*** Opening of Supplied records ***

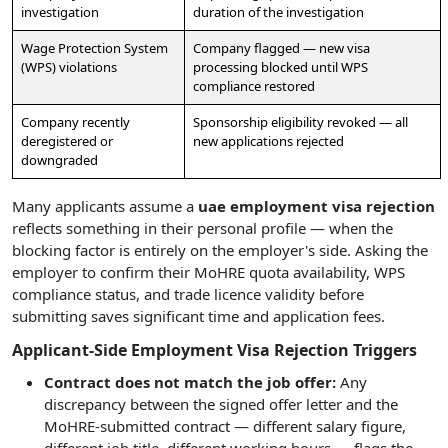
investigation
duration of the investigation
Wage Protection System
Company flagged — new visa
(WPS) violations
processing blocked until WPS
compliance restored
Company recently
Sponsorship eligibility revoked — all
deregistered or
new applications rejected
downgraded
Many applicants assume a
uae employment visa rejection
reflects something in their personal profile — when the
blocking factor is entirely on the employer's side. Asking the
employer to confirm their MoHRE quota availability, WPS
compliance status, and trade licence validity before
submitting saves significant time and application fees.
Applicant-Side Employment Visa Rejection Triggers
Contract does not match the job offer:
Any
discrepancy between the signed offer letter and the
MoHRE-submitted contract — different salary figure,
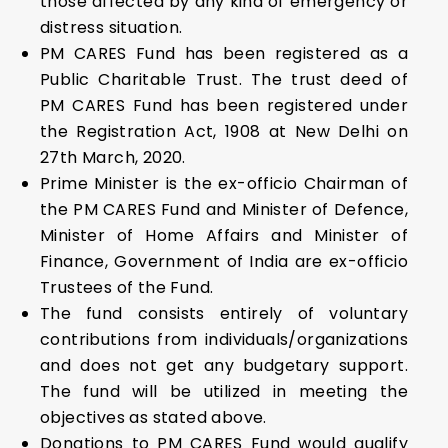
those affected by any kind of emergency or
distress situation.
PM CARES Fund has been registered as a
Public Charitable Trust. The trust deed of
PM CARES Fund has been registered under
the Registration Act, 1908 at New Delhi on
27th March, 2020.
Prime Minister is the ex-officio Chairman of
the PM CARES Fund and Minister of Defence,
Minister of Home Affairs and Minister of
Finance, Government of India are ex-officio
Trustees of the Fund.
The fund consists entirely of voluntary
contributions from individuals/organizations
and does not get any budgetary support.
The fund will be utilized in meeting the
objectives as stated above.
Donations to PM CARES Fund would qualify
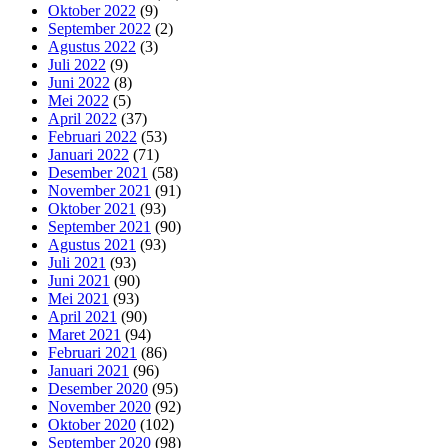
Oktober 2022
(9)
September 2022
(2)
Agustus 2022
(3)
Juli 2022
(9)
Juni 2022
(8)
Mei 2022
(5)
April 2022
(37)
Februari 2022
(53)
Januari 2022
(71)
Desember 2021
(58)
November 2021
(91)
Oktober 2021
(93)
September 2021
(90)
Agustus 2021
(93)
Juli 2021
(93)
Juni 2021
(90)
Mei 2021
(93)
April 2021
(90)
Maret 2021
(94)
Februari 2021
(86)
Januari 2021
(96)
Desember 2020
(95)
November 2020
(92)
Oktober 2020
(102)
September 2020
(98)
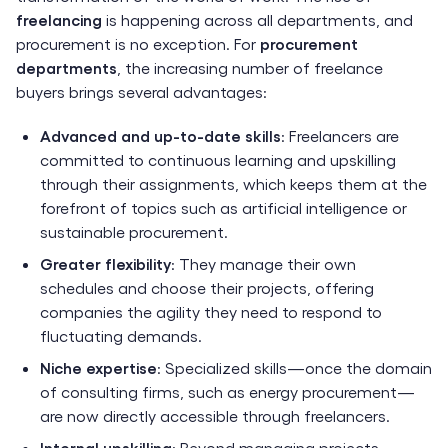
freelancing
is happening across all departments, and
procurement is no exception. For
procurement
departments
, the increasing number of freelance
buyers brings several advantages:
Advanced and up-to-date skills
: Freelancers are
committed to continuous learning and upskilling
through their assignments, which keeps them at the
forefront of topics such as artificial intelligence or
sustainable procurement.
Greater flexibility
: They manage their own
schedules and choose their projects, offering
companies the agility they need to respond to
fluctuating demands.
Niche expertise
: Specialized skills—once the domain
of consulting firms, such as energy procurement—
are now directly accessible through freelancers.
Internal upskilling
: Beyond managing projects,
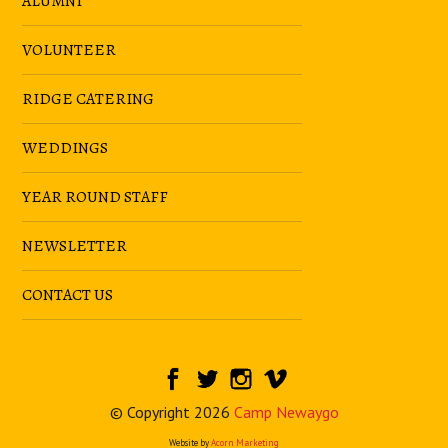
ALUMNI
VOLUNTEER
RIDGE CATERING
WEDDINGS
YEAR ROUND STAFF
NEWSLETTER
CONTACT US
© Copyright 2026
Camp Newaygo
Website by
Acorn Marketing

*** Close of Supplied records ***

-- What is required --
Copy out the data records without alteration, from the beginning up to and including the line containing "Donations to PM CARES Fund would qualify". Leave the pictures out.

-- Answer to this problem --
investigation
duration of the investigation
Wage Protection System
Company flagged — new visa
(WPS) violations
processing blocked until WPS
compliance restored
Company recently
Sponsorship eligibility revoked — all
deregistered or
new applications rejected
downgraded
Many applicants assume a
uae employment visa rejection
reflects something in their personal profile — when the
blocking factor is entirely on the employer's side. Asking the
employer to confirm their MoHRE quota availability, WPS
compliance status, and trade licence validity before
submitting saves significant time and application fees.
Applicant-Side Employment Visa Rejection Triggers
Contract does not match the job offer:
Any
discrepancy between the signed offer letter and the
MoHRE-submitted contract — different salary figure,
those affected by any kind of emergency or
distress situation.
PM CARES Fund has been registered as a
Public Charitable Trust. The trust deed of
PM CARES Fund has been registered under
the Registration Act, 1908 at New Delhi on
27th March, 2020.
Prime Minister is the ex-officio Chairman of
the PM CARES Fund and Minister of Defence,
Minister of Home Affairs and Minister of
Finance, Government of India are ex-officio
Trustees of the Fund.
The fund consists entirely of voluntary
contributions from individuals/organizations
and does not get any budgetary support.
The fund will be utilized in meeting the
objectives as stated above.
Donations to PM CARES Fund would qualify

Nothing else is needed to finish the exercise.